As you walk through a sea of backpacks decorating APSU’s Morgan University Center plaza many things go through your mind.
Then you find out that each of the 1,100 backpacks represents a life lost to suicide. No longer are you walking amongst everyday backpacks but a graveyard of those who suffered from mental illness.
This event took place on Friday, April 8th by APSU’s Active Minds chapter. Send Silence Packing travels to approximately 20 colleges in the southeast on a regional tour. The event is a public education exhibit to promote the recognition of mental illness across college campuses.
“Suicide awareness and prevention is something I’m very passionate about,” said active Minds President Colton Lockhart. “I really want people to be engaged when they walk through the display.”
1100 backpacks were displayed across the plaza stretching from its concrete stairs to the entrance of APSU’s bookstore.
A majority of the backpacks were decorated with laminated stories of victims who lost their lives to suicide.
“When I first walked into the display I thought it was a field trip, then I saw the signs pertaining to suicide and started reading the pamphlet, it made me feel sad,” said freshman business major LaTica Evans said. “I started reading my second bag and they (victims) thought they didn’t belong in this world and turned to suicide, it’s just really sad.”

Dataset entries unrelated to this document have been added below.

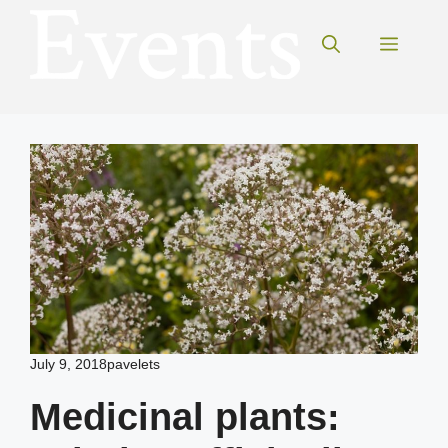
Skip
to
Menu
content
July 9, 2018
pavelets
Medicinal plants:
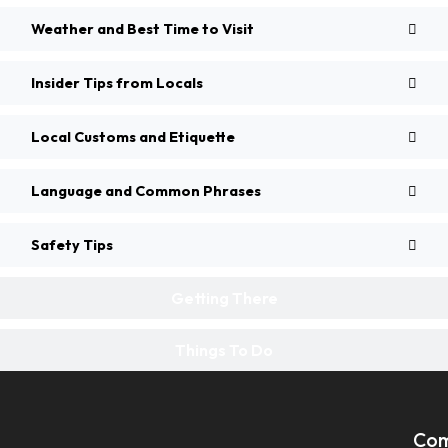
Weather and Best Time to Visit
Insider Tips from Locals
Local Customs and Etiquette
Language and Common Phrases
Safety Tips
Getting There
Things To Do
Co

Active Minds was established in 2003 by Alison Malmon, a junior at the University of Pennsylvania, after she lost 22-year-old brother Brian Malmon to suicide.
Send Silence packing was first displayed in the National Mall of Washington in 2008.

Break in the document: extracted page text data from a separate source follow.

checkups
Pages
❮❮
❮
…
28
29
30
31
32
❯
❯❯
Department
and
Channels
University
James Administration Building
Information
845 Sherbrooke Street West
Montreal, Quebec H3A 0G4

“We want students to see this and make them aware of how serious of an issue suicide is on college campuses,” said Active Minds road staffer Casey O’Neill. “There is always help. We want people to be aware and to know how difficult college, and academic stressors can be.”

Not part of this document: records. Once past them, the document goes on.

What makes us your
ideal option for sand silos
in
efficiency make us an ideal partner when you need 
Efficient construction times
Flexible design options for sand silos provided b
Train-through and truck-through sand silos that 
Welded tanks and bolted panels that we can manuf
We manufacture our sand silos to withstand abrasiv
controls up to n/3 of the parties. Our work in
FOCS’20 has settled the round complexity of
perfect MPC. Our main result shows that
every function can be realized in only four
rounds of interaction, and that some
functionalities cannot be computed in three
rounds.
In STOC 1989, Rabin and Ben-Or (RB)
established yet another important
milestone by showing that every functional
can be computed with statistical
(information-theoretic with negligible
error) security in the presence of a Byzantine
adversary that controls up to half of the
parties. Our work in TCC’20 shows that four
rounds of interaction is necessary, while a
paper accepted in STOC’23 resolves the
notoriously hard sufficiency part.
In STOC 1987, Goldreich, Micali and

Display signs and resources were also exhibited to encourage those seeking help to reach out and ask questions, as well as to connect students to mental health resources and inspire action for suicide prevention.
“About 60 percent of students who need help don’t seek help,” said APSU counselor/ outreach coordinator Frank Bunner. “I hope we move towards the culture where you can say I don’t have everything together. Everyone needs to a space to talk about what’s going on, if they did maybe we wouldn’t have this many backpacks.”